Sathish B Pai
Department of Dermatology, Kasturba Medical College and Hospital, Manipal University, Manipal - 576 104, Karnataka
|How to cite this article:
Jain A, Pai SB, Shenoi SD. Exogenous ochronosis. Indian J Dermatol Venereol Leprol 2013;79:522-523
A 45-year-old male, presented with hyperpigmentation on face with history of photo aggravation, since 10 years. History of treatment with triple combination de-pigmenting agents for melasma was present, with no improvement in hyperpigmentation over the last 7 years. On examination, black colored macules were present over the nose, malar area, forehead; earlobes sparing the eyelids, and naso-labial fold [Figure - 1]. Confetti-like de-pigmentation and hyperchromic, pin-point, caviar-like papules and telengectasias were seen on the lateral aspect of nose [Figure - 2]. Neither follicular plugging nor discoid rash was seen. ANA (Antinuclear antibody) global result was moderately positive with granular pattern. Skin biopsy from malar area showed moderately strong basement membrane zone (BMZ) band of IgG on direct immunofluorescence (DIF). Histopathology showed yellow-brown ochronotic pigment, deposited within collagen bundles causing homogenization and swelling of the bundles [Figure - 3]. Focal periadnexal and perivascular lymphoplasmacytic infiltrates were seen. There were no features of discoid lupus erythematosus (DLE). Based on clinical features and histopathology a diagnosis of exogenous ochronosis was made.

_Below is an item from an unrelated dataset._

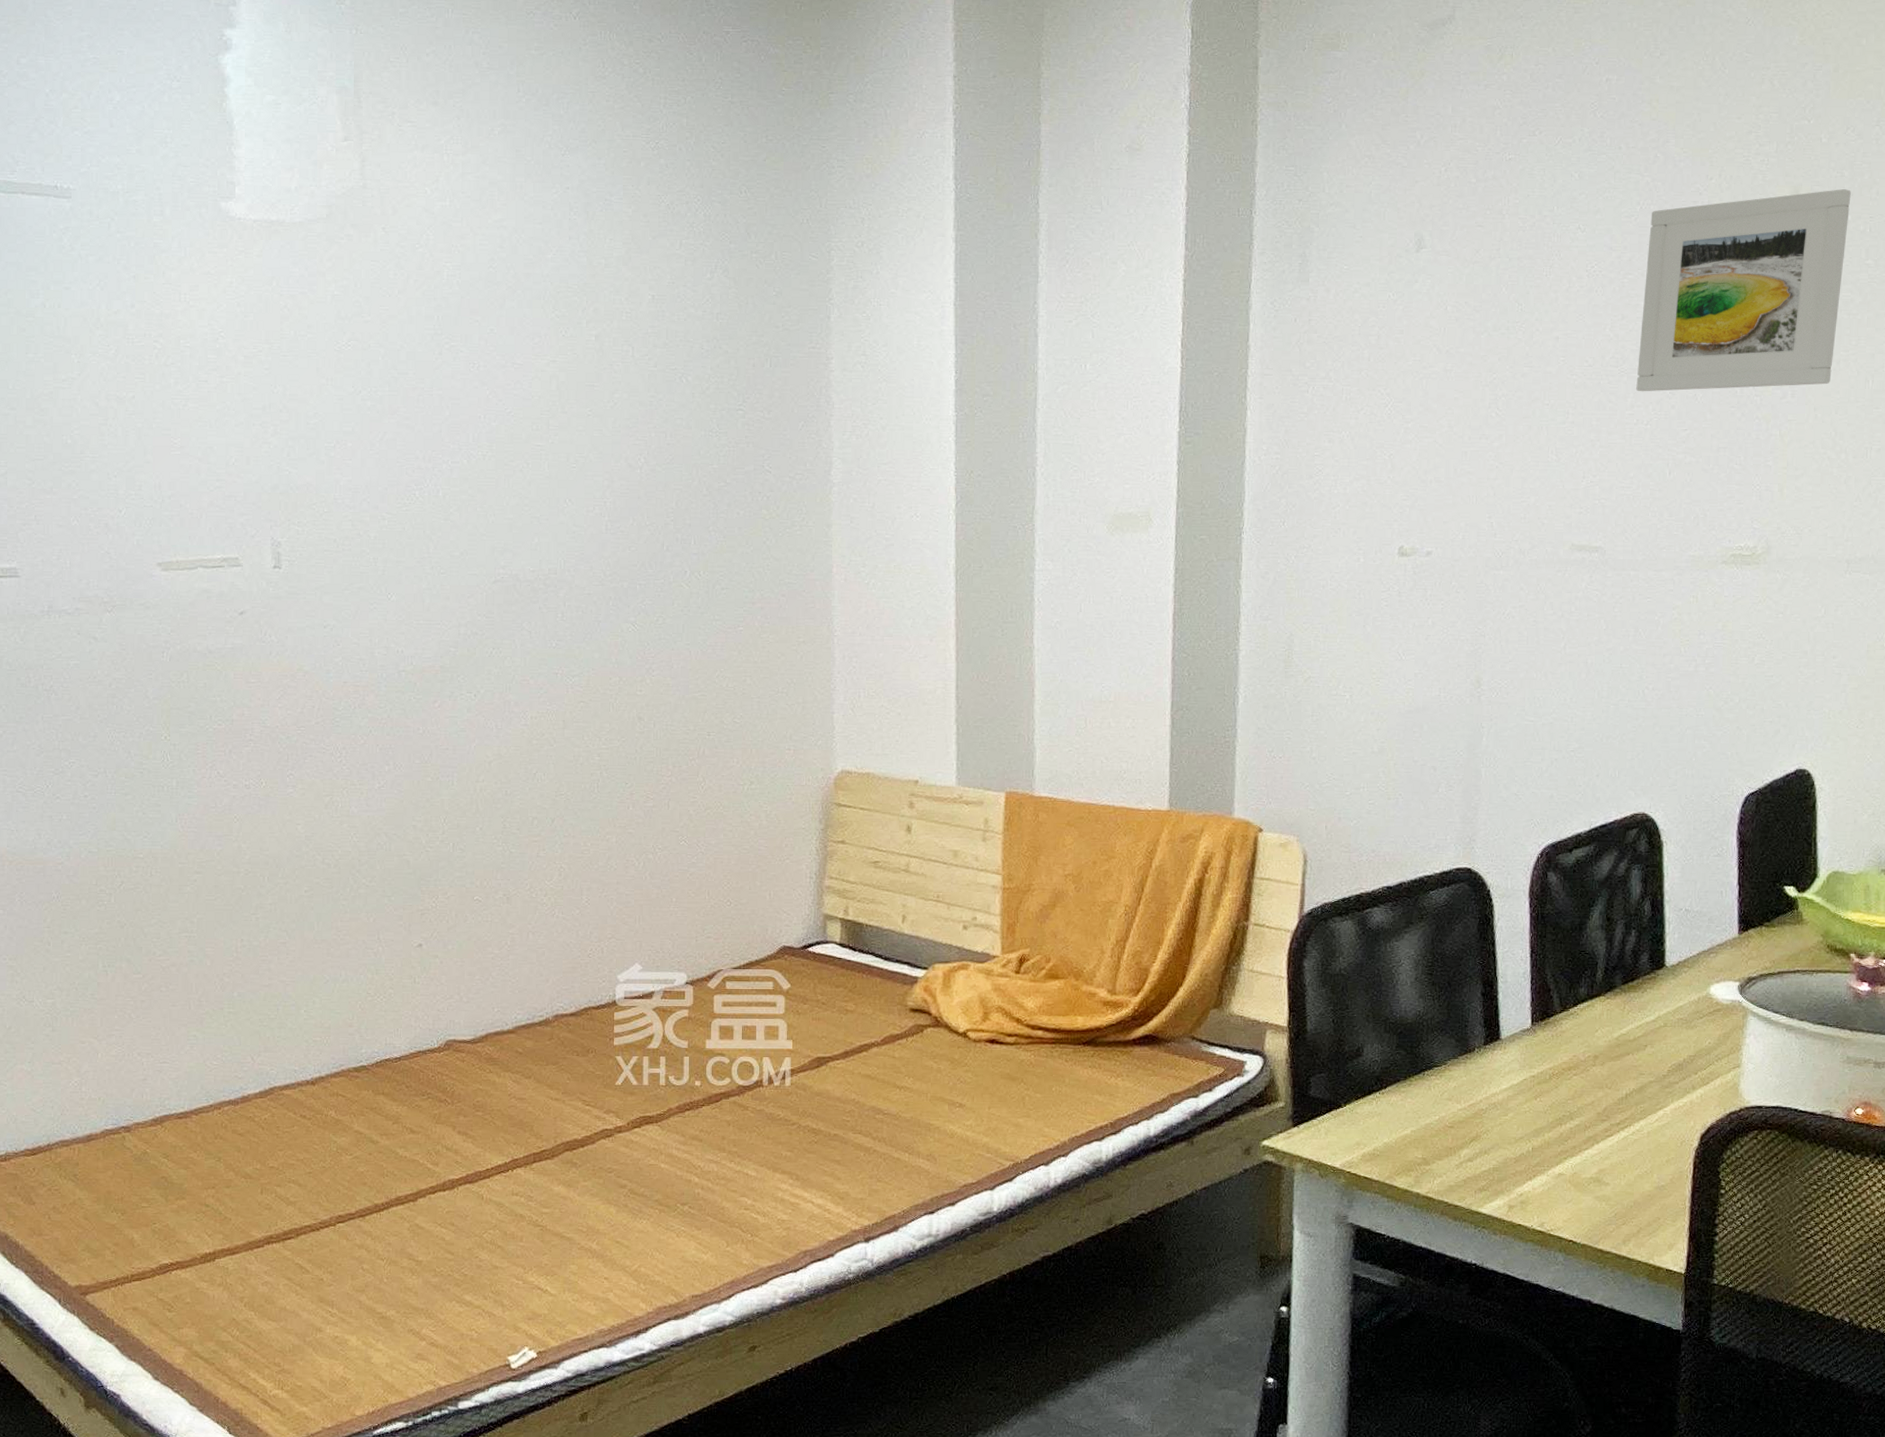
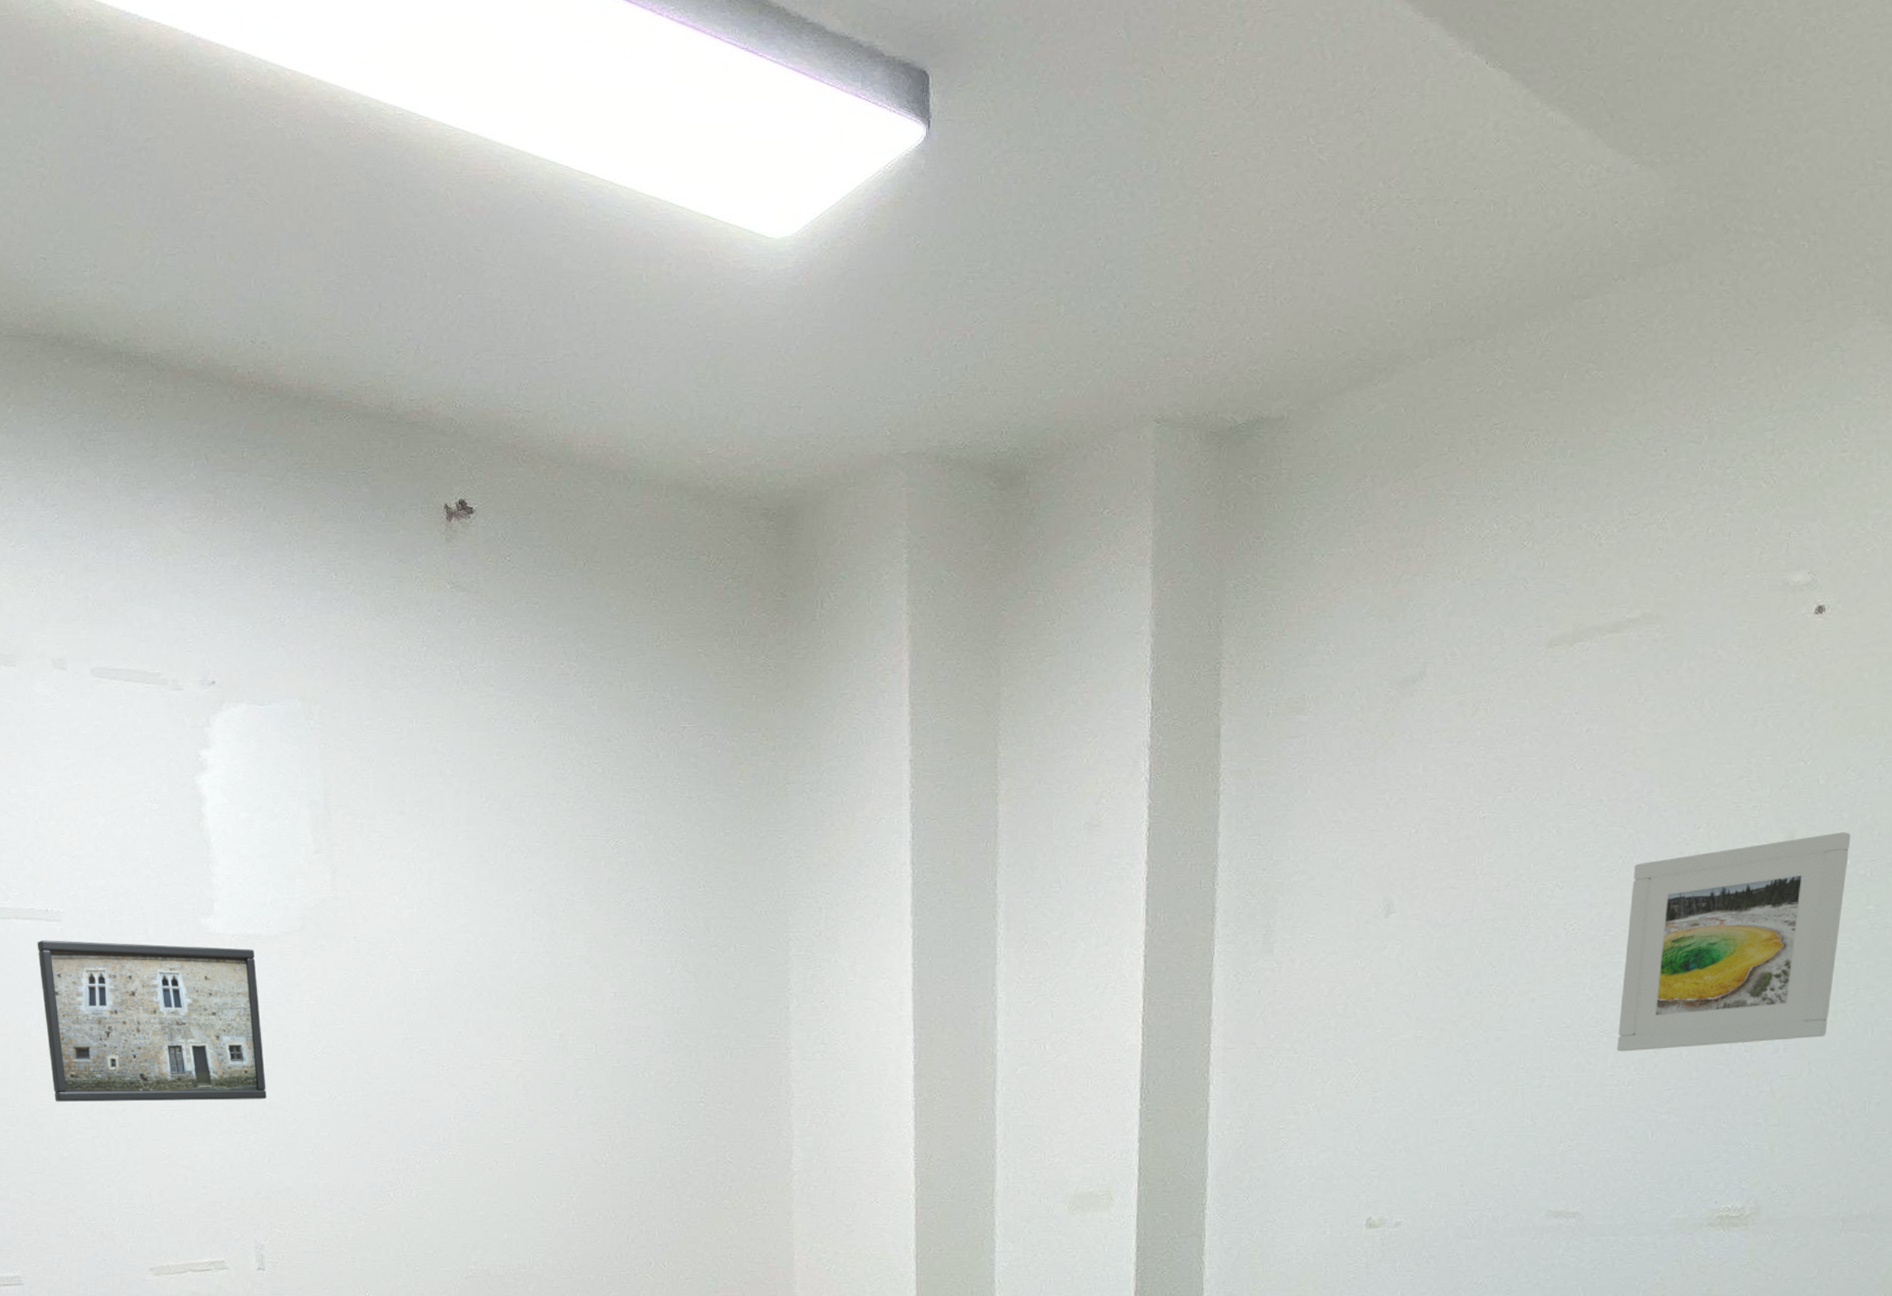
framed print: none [44,217,287,392] -> present [37,940,266,1102]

|Figure 1: Hyperpigmented macules on face|
|Figure 2: Close-up view of nose showing caviar-like papules|
|Figure 3: Yellow-brown ochronotic pigment in collagen bundles in the dermis (H and E, × 100)|
Exogenous ochronosis was first described by Beddard and Plumtrein (1912) in a patient following the use of phenol for leg ulcer. Topical application of hydroquinone (1975 by Findlay), phenol, resorcinol, oral anti-malarials have been implicated too. Inhibition of homogentisic oxidase and accumulation of homogentisic acid which polymerizes to form ochre (brownish-yellow) pigment in the papillary dermis is the proposed mechanism. This condition is exclusively seen in high photo type. Three clinical stages are - erythema and mild hyperpigmentation; Hyperpigmentation and pigmented colloid milium (caviar-like lesions) with scanty atrophy and last stage with papulo-nodular lesions. Histopathology in exogenous ochronosis shows pigment incontinence, solar elastosis, ochre pigment, ′banana-shaped′ fibers in papillary dermis, and eventually degeneration of the collagen; colloid milium and/or granulomas. In Indian population, DLE can present as macular hyperpigmentation. In DLE, immune deposits are characteristically seen along the BMZ with IgG being more specific and three immunoreactants being significant; patterns of fluorescence can be linear, granular, and shaggy. 60-94% of biopsy from lesional skin is positive for DIF in DLE. Facial hyperpigmentation not responding to long term treatment with bleaching agents should be dealt with high index of suspicion for exogenous ochronosis. An early diagnosis necessitates immediate discontinuation of hydroquinone, rather than increasing the concentration in attempt to clear the dermatosis. Exogenous ochronosis is often missed clinically and also under reported. In view of under diagnosis, the condition is being reported. Satisfactory results have been described with retinoic acid, dermabrasion, cryotherapy, CO2, laser, Q-switched Ruby laser, and Q-switched Alexandrite 755 laser. In the present case, histopathological findings were not suggestive of DLE. IgG deposits and ANA global positivity may not be significant in this patient, but a close follow-up is necessary to see if he develops features of connective tissue disease. DLE was ruled out by histopathology and immunofluorescence showed only IgG deposits. There should be more than two positive immunoreactants in DIF to confirm the diagnosis of DLE. Patient is being treated with broad-spectrum sunscreen and topical 6% glycolic acid and counseled for Erbium: YAG (Yttrium aluminium garnet) pixel laser.